(SOURCE TEXT Opens)

Material Handler

The Goddess makes a triumphant return.

All Images (c) Citroenvie.com

Designers, akin to writers are seldom idle. Whereas us impoverished keyboard jockeys are tied to our workstations, the designer usually prefers to get stuck in, hands dirty and not simply bear witness to his (or her) thoughts, more help them bear fruition.

One such hands-on designer being Gérard Godfroy. Now aged 73, and living in Normandy, Godfroy views design as an emotional transmitter – why not share those feelings? He should know, having inputs of varying degrees in such projects as the Peugeot 205, the Alpine V6 with coach builder Heuliez, and helped to save face (literally) with the revised Citroën Visa (II).

Perhaps more noteworthy is Godfroy’s contribution to the agricultural and industrial world. Whilst Marcel Braud’s original idea for a tractor based fork-lift truck took off, the Manitou – soon to become the bona fide telehandler – was delivered via the magic marker of Godfroy. This indispensable machine can now be seen the world over, shovelling, lifting, and hauling all manner of products, including the retrieval of beached racing cars, stranded in the boonies while the safety car pirouettes the tarmac.

Cars have remained a strong interest for Godfroy. In addition to the bolides mentioned above, an eleven year stint with Venturi (including the side project Hobbycar amphibious car) and his Gallic roots have come home to roost. In collaboration with long-time friend and fellow Venturi coach builder, Christophe Bihr, they struck on the idea to improve the Deity herself – a factory Chapron in the guise of La Grand Palais.

Not wanting to detract from Chapron’s highly sought after variations with both hard and soft roofs, and astutely observing that “everyone was doing convertibles,” the pair chose to try their well practiced hands at a coupé whilst remaining in keeping with the original Bertoni/ Chapron theme.

Their (long) labours proved justified, eliciting a more personal look which responds to the original, adding graceful curves where they should be. Another stipulation Godfroy called for was the pillarless glasshouse, “finding driving with windows fully away being preferable to a more open car.” Bravo, sir!

Their project was initiated in 2012 with good old fashioned drawing, subsequently transferred to the computer to aid the process. Organically formed using a tubular framework, blocks of polyurethane foam were sculptured in what both protagonists cite as a “most rewarding,” echo to Flaminio’s methodology. Seeking more rear end curvature and for a more elegant light reflection, their plan was to heighten the DS flow with creases that emanate below that waistline.

(SOURCE TEXT Closes)

[INSTRUCTIONS]
a) From the article on designer Gérard Godfroy, reproduce the passage that begins with the words "All Images (c)" and ends with "Citroën Visa (II).".
b) According to the article on Gérard Godfroy, in what year did his coupé project with Christophe Bihr begin?
c) Pick up the article on Gérard Godfroy's coupé where it ends and keep writing it.

(DATA LISTING Opens)

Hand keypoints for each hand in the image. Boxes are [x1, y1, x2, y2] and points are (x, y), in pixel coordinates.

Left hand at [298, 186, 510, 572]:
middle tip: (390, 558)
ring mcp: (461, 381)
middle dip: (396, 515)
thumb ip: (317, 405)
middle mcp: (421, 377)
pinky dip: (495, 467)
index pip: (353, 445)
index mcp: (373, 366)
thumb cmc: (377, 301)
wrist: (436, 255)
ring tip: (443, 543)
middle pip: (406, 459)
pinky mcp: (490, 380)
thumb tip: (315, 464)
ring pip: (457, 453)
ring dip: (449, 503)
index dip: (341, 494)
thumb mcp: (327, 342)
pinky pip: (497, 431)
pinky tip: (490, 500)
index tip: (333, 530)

(DATA LISTING Closes)
(DATA LISTING Opens)

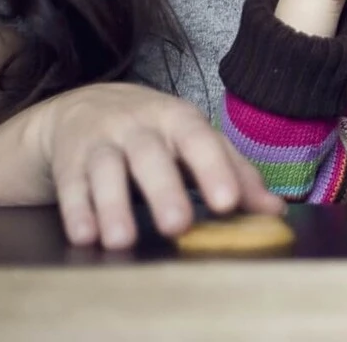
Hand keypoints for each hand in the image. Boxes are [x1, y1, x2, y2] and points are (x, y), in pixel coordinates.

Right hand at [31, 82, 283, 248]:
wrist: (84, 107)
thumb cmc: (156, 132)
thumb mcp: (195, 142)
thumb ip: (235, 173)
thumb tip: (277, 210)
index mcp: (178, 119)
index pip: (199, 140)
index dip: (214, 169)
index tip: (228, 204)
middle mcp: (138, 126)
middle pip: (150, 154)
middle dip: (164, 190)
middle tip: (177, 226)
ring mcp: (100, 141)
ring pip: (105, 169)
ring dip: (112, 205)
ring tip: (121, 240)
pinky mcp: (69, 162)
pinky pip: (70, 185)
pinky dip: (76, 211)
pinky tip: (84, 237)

(DATA LISTING Closes)
(DATA LISTING Opens)

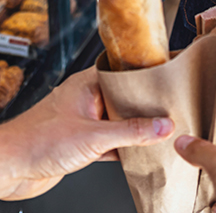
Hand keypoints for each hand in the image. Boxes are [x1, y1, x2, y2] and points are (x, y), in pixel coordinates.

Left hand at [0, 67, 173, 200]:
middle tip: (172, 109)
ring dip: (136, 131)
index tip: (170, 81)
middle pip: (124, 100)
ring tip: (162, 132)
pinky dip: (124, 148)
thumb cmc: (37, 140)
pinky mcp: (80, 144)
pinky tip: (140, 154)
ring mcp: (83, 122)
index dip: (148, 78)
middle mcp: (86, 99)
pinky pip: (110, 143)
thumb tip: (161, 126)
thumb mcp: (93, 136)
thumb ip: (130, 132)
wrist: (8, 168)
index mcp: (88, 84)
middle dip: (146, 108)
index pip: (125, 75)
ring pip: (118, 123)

(DATA LISTING Closes)

[RESPONSES TO THE EXERCISE]
a)
All Images (c) Citroenvie.com

Designers, akin to writers are seldom idle. Whereas us impoverished keyboard jockeys are tied to our workstations, the designer usually prefers to get stuck in, hands dirty and not simply bear witness to his (or her) thoughts, more help them bear fruition.

One such hands-on designer being Gérard Godfroy. Now aged 73, and living in Normandy, Godfroy views design as an emotional transmitter – why not share those feelings? He should know, having inputs of varying degrees in such projects as the Peugeot 205, the Alpine V6 with coach builder Heuliez, and helped to save face (literally) with the revised Citroën Visa (II).

b) 2012

c)
The start line was a carburettor-model, pre-Opron facelift DS. Bihr taking on the building duties, employing glass-fibre aft of the scuttle, to define the coupé’s newfound grace. Steel is prodigiously in use here; the A-frame which helps form the central pillar and C post, the panel the boot closes onto along with, quite naturally a strengthened chassis and sills. One pleasing aspect of this excess weight bringing pleasure to the pair’s ears was the quality sounding thunk upon closing those ten centimetre longer than normal doors.

Focusing now on the light department, one can see how much lower the glasshouse is on this variant, conforming to modern ethics of crash protection; whereas an original DS would happily disintegrate come an accident, Godfroy’s could withstand a rollover without crushing the occupants. The car’s overall weight is still remarkably similar to the production DS, too. The balance of that extra steel mitigated by those glass fibre panels keeping the scales in check, “no more than 20Kg’s over.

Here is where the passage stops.